È vero che quei dati erano pubblicamente accessibili, ma è anche vero che chi li ha pubblicati lo ha fatto quando non era prevedibile che sarebbero stati usati in quel modo. Un problema molto simile lo hanno gli autori dei contenuti con cui sono stati creati i dataset di training: nel rastrellare articoli di giornale, paper di ricerca o tabelle di dati, OpenAI avrà tenuto conto dei termini e condizioni d’uso presenti sui siti web di moltissimi editori, che vietano l’utilizzo di strumenti automatizzati per navigare sul sito e scaricarne i contenuti?

Di più: cosa contiene davvero il dataset Books2 utilizzato nel training di GPT? Le dimensioni indicate da OpenAI, non combaciano con i dataset dei soli libri di pubblico dominio, e l’azienda non ha mai precisato origine e composizione di quei dataset. Alcuni osservatori sospettano che almeno in parte provengano da Bibliotik o Library Genesys, siti che distribuiscono ebook pirata di ogni tipo.

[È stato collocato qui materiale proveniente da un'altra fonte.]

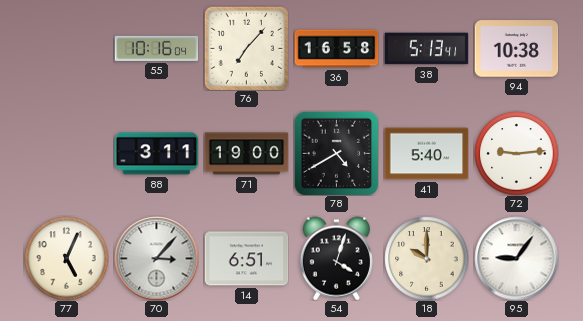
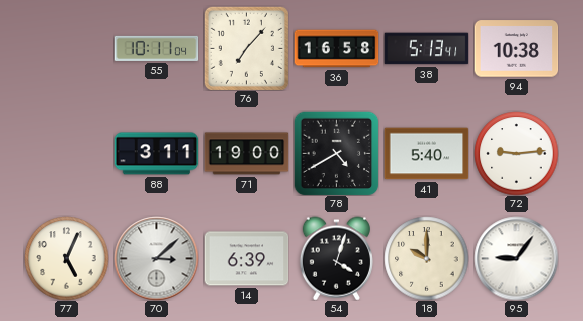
55: 10:16 -> 10:11
70: 3:07 -> 3:08
14: 6:51 -> 6:39
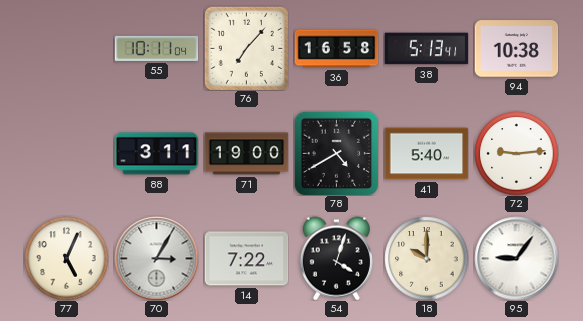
70: 3:08 -> 3:05
14: 6:39 -> 7:22
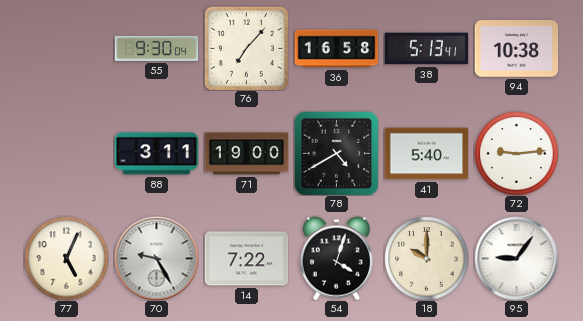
55: 10:11 -> 9:30
70: 3:05 -> 9:25
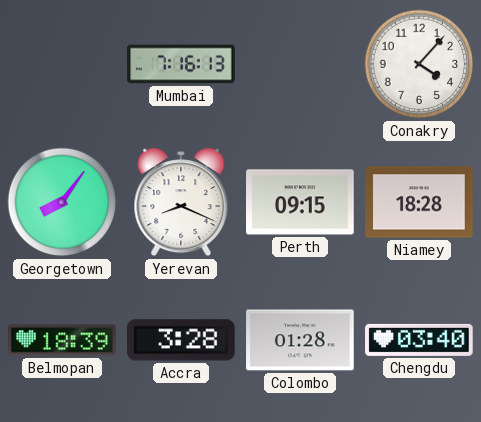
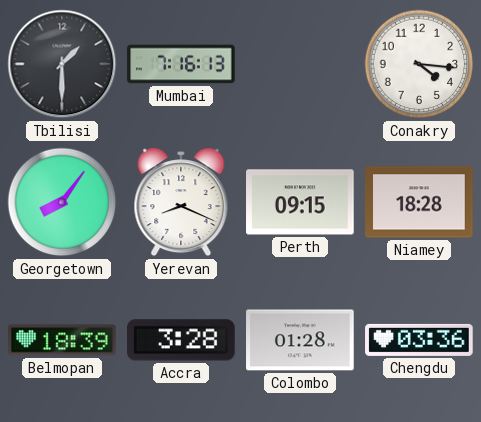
Tbilisi: none -> 1:30
Conakry: 4:07 -> 4:16
Chengdu: 03:40 -> 03:36
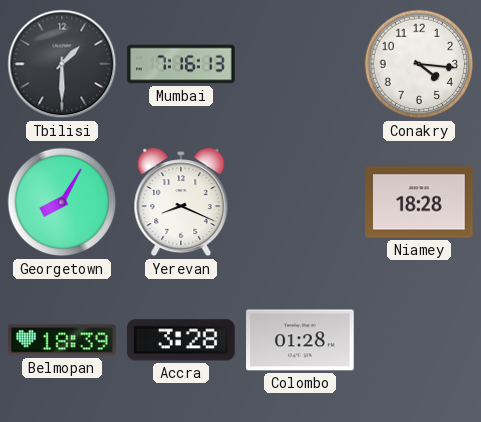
Georgetown: 8:06 -> 8:05
Perth: 09:15 -> none
Chengdu: 03:36 -> none
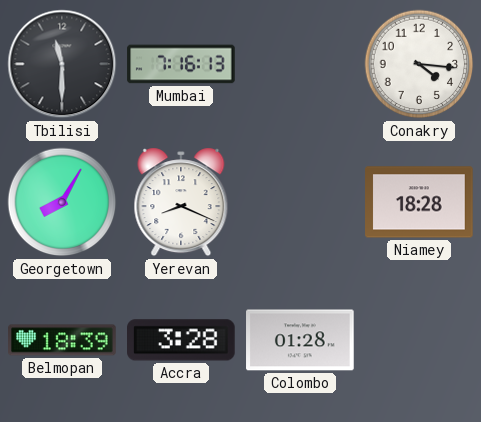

Se questo fosse vero, l’affermazione che “ognuno è libero di imparare”, usata da molte aziende di IA per giustificare l’uso di informazioni protette da copyright nei modelli linguistici verrebbe un po’ a cadere, se per la lettura di quell’opera non si è pagato nemmeno il prezzo di copertina (figuriamoci i diritti per sfruttamento ulteriore dell’opera).

La scorsa settimana, dopo il rilascio del plugin che permette a ChatGPT di collegarsi al web, OpenAI ha annunciato che nel farlo onorerà un eventuale divieto di accesso inserito nel file robots.txt che i siti web usano per disciplinare l’accesso ai motori di ricerca. Questo però riguarda solo i dati “live”, e non i dati che negli scorsi mesi e anni hanno alimentato i dataset di training.

Regolare, non fermare

Ora, se vogliamo appoggiare un attimo le bandiere da ultras delle fazioni rivali e ragionare come le persone grandi, ci sono dei nodi che è necessario chiarire non per frenare o limitare lo sviluppo delle IA generative, ma per permetterne uno sviluppo consapevole e benefico per tutta la società.

  • Se è vero, come ritengo, che le IA generative siano in grado nel prossimo futuro di aumentare drasticamente la produttività arrivando a spostare punti percentuali di PIL, con impatti rilevanti sull’occupazione (in entrambi i versi), non è il caso che ci assicuriamo prima che questa tecnologia poggi su basi giuridiche solide?
  • Cosa accadrà altrimenti alle imprese che nei prossimi mesi si affideranno ai servizi delle IA generative se in futuro dovessero essere esposte alle conseguenze di nuove leggi, cause o class action che ne limitano o impediscono l’operatività?
  • I dati sono il nuovo petrolio, diceva quello. Ma i dati sono i nostri: dei cittadini, delle imprese, degli autori ed editori di contenuti di tutto il mondo. È un’eresia chiedere, se non il pagamento di una concessione per lo sfruttamento di questi giacimenti come si fa con il petrolio, almeno la possibilità di dire la propria su come i contenuti possono essere sfruttati, o di opporsi al trattamento?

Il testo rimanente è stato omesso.